INSTRUCTIONS TO FOLLOW
Copy, word for word, the line containing "Qué es un contrato" and each line that follows it in the entries below; pictures do not belong in the copy.

Saved entries
-*-*-

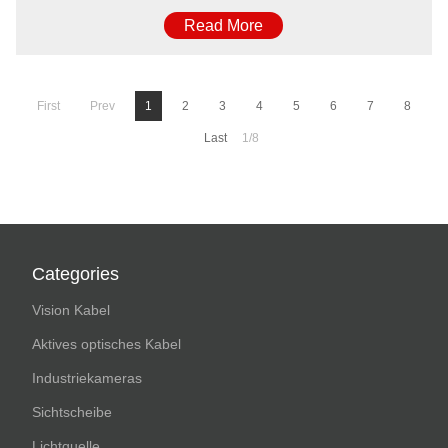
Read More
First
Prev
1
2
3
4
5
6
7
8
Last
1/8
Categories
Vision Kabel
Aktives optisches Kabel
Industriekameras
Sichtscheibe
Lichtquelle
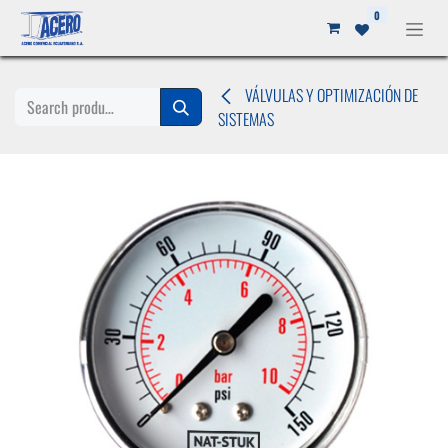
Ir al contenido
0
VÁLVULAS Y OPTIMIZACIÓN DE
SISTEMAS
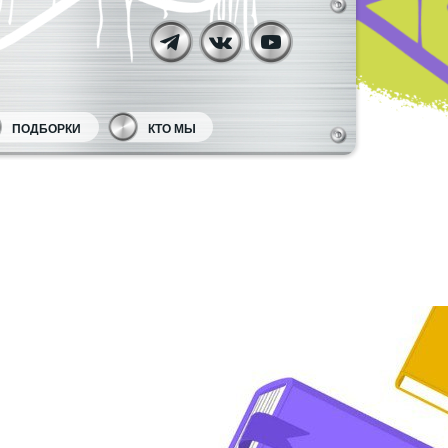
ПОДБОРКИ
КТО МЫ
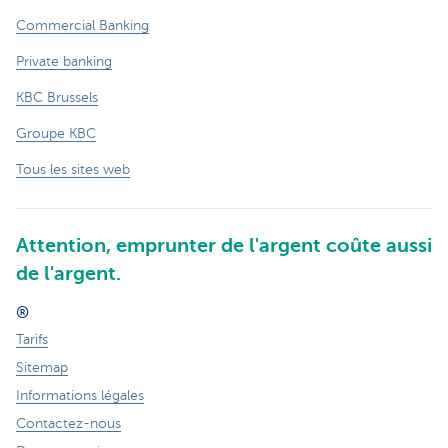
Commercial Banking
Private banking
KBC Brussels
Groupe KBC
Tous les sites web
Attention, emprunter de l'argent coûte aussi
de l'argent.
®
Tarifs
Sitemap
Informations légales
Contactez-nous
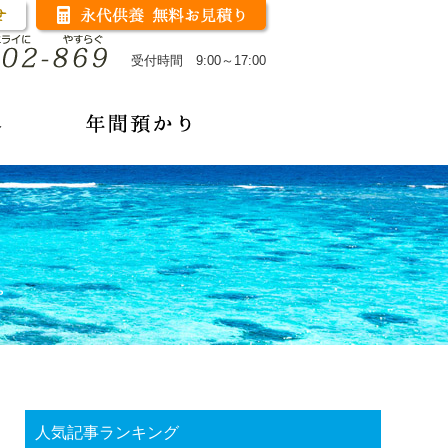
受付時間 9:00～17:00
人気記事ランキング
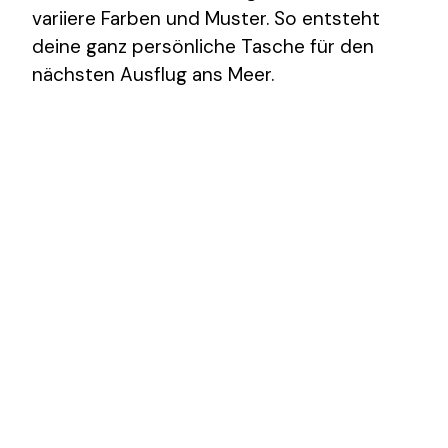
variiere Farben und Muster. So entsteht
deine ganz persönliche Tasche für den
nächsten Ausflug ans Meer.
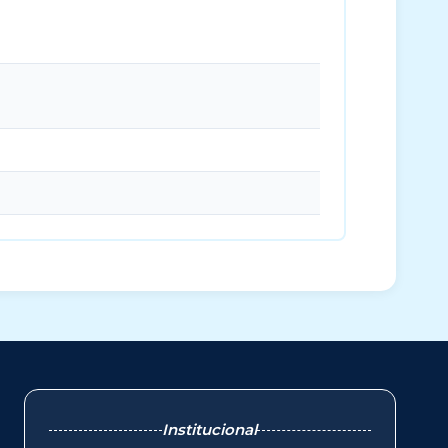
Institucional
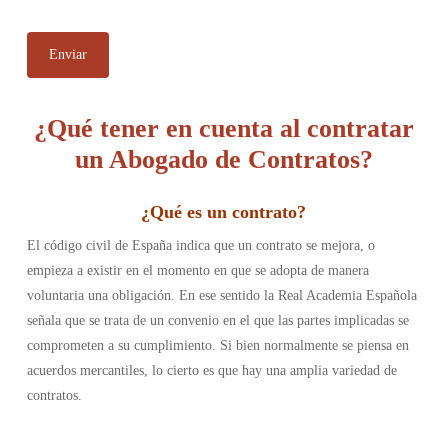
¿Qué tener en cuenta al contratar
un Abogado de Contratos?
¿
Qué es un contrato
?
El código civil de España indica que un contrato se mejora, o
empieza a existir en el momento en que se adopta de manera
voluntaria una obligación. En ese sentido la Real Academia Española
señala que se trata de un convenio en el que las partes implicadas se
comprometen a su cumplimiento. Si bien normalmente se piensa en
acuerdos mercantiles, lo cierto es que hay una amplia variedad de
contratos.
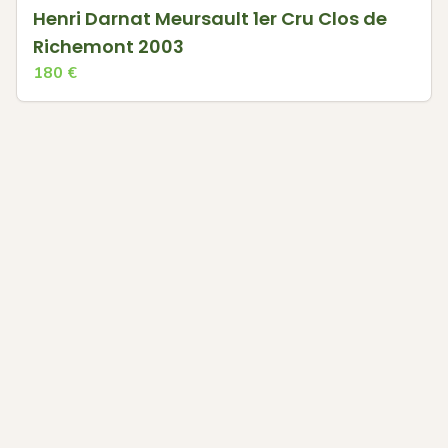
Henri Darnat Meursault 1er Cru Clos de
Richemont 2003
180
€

-*-*-

SOLUTION FOR THIS TASK
Qué es un contrato
?
El código civil de España indica que un contrato se mejora, o
empieza a existir en el momento en que se adopta de manera
voluntaria una obligación. En ese sentido la Real Academia Española
señala que se trata de un convenio en el que las partes implicadas se
comprometen a su cumplimiento. Si bien normalmente se piensa en
acuerdos mercantiles, lo cierto es que hay una amplia variedad de
contratos.
Henri Darnat Meursault 1er Cru Clos de
Richemont 2003
180
€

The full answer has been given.